**WHAT IS ASKED**
Copy out every line of all the entries below, word for word.

**MATERIAL**
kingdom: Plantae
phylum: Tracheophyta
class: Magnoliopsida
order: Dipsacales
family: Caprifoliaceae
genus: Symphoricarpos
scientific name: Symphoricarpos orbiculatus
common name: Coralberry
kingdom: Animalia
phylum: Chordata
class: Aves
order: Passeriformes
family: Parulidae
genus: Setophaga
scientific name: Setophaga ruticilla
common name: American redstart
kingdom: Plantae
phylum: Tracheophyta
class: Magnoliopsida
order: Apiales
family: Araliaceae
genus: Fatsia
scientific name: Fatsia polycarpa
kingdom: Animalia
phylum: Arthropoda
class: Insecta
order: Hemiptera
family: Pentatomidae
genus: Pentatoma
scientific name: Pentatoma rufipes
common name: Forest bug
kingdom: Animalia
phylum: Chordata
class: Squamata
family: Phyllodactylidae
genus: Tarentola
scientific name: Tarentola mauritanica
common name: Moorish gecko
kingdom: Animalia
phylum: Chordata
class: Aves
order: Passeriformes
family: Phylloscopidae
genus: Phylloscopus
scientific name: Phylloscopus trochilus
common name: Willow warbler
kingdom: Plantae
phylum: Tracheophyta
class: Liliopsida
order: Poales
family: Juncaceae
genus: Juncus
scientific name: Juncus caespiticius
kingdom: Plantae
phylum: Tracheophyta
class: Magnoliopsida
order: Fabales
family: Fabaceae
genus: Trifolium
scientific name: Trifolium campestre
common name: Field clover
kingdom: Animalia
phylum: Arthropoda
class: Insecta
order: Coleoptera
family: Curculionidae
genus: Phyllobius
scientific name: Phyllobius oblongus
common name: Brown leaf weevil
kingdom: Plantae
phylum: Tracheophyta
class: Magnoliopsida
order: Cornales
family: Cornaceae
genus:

**OUTPUT OF THE TASK**
kingdom: Plantae
phylum: Tracheophyta
class: Magnoliopsida
order: Dipsacales
family: Caprifoliaceae
genus: Symphoricarpos
scientific name: Symphoricarpos orbiculatus
common name: Coralberry
kingdom: Animalia
phylum: Chordata
class: Aves
order: Passeriformes
family: Parulidae
genus: Setophaga
scientific name: Setophaga ruticilla
common name: American redstart
kingdom: Plantae
phylum: Tracheophyta
class: Magnoliopsida
order: Apiales
family: Araliaceae
genus: Fatsia
scientific name: Fatsia polycarpa
kingdom: Animalia
phylum: Arthropoda
class: Insecta
order: Hemiptera
family: Pentatomidae
genus: Pentatoma
scientific name: Pentatoma rufipes
common name: Forest bug
kingdom: Animalia
phylum: Chordata
class: Squamata
family: Phyllodactylidae
genus: Tarentola
scientific name: Tarentola mauritanica
common name: Moorish gecko
kingdom: Animalia
phylum: Chordata
class: Aves
order: Passeriformes
family: Phylloscopidae
genus: Phylloscopus
scientific name: Phylloscopus trochilus
common name: Willow warbler
kingdom: Plantae
phylum: Tracheophyta
class: Liliopsida
order: Poales
family: Juncaceae
genus: Juncus
scientific name: Juncus caespiticius
kingdom: Plantae
phylum: Tracheophyta
class: Magnoliopsida
order: Fabales
family: Fabaceae
genus: Trifolium
scientific name: Trifolium campestre
common name: Field clover
kingdom: Animalia
phylum: Arthropoda
class: Insecta
order: Coleoptera
family: Curculionidae
genus: Phyllobius
scientific name: Phyllobius oblongus
common name: Brown leaf weevil
kingdom: Plantae
phylum: Tracheophyta
class: Magnoliopsida
order: Cornales
family: Cornaceae
genus:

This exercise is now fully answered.